BEGIN

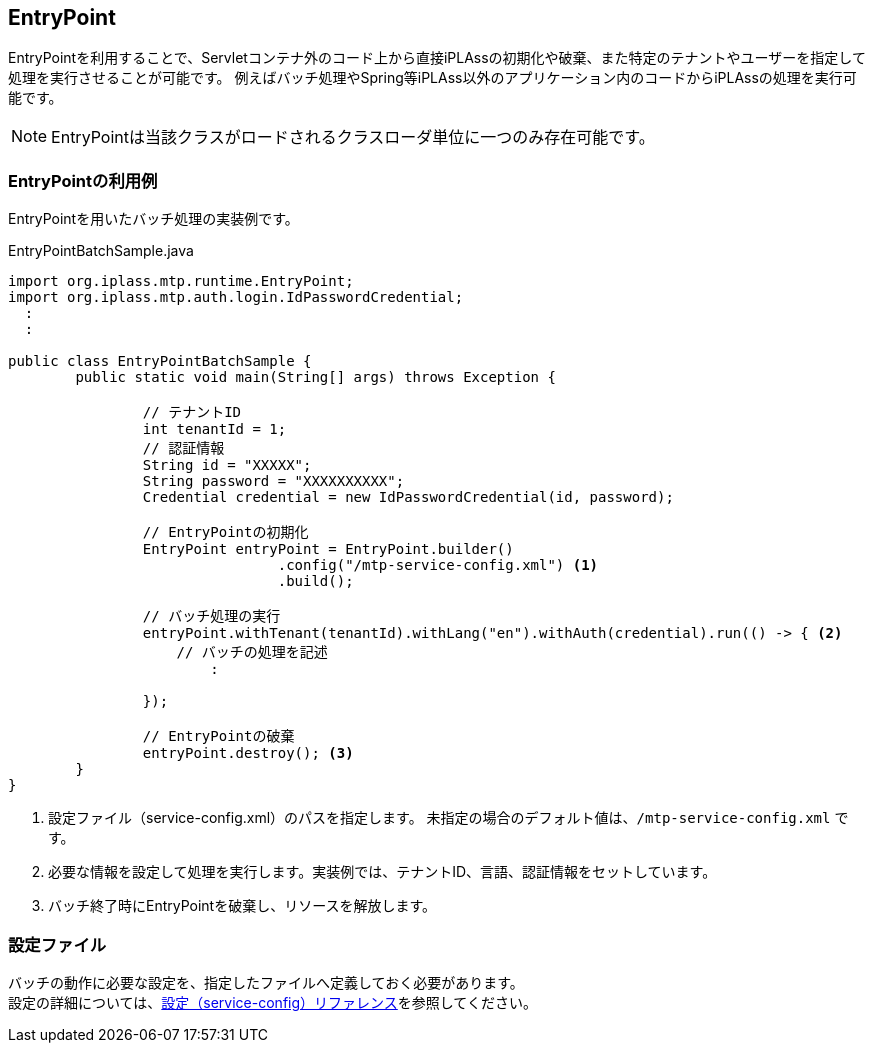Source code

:[[EntryPoint]]
== EntryPoint
EntryPointを利用することで、Servletコンテナ外のコード上から直接iPLAssの初期化や破棄、また特定のテナントやユーザーを指定して処理を実行させることが可能です。 
例えばバッチ処理やSpring等iPLAss以外のアプリケーション内のコードからiPLAssの処理を実行可能です。

NOTE: EntryPointは当該クラスがロードされるクラスローダ単位に一つのみ存在可能です。


=== EntryPointの利用例
EntryPointを用いたバッチ処理の実装例です。

.EntryPointBatchSample.java
[source,java]
----
import org.iplass.mtp.runtime.EntryPoint;
import org.iplass.mtp.auth.login.IdPasswordCredential;
  :
  :

public class EntryPointBatchSample {
	public static void main(String[] args) throws Exception {

		// テナントID
		int tenantId = 1;
		// 認証情報
		String id = "XXXXX";
		String password = "XXXXXXXXXX";
		Credential credential = new IdPasswordCredential(id, password);
		
		// EntryPointの初期化
		EntryPoint entryPoint = EntryPoint.builder()
				.config("/mtp-service-config.xml") <1>
				.build();
		
		// バッチ処理の実行
		entryPoint.withTenant(tenantId).withLang("en").withAuth(credential).run(() -> { <2>
		    // バッチの処理を記述
			:

		});
		
		// EntryPointの破棄
		entryPoint.destroy(); <3>
	}
}
----
<1> 設定ファイル（service-config.xml）のパスを指定します。 未指定の場合のデフォルト値は、`/mtp-service-config.xml` です。
<2> 必要な情報を設定して処理を実行します。実装例では、テナントID、言語、認証情報をセットしています。
<3> バッチ終了時にEntryPointを破棄し、リソースを解放します。


=== 設定ファイル
バッチの動作に必要な設定を、指定したファイルへ定義しておく必要があります。 +
設定の詳細については、<<../../serviceconfig/index.adoc#, 設定（service-config）リファレンス>>を参照してください。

END

Read through the entries and copy every line that includes "import".

import org.iplass.mtp.runtime.EntryPoint;
import org.iplass.mtp.auth.login.IdPasswordCredential;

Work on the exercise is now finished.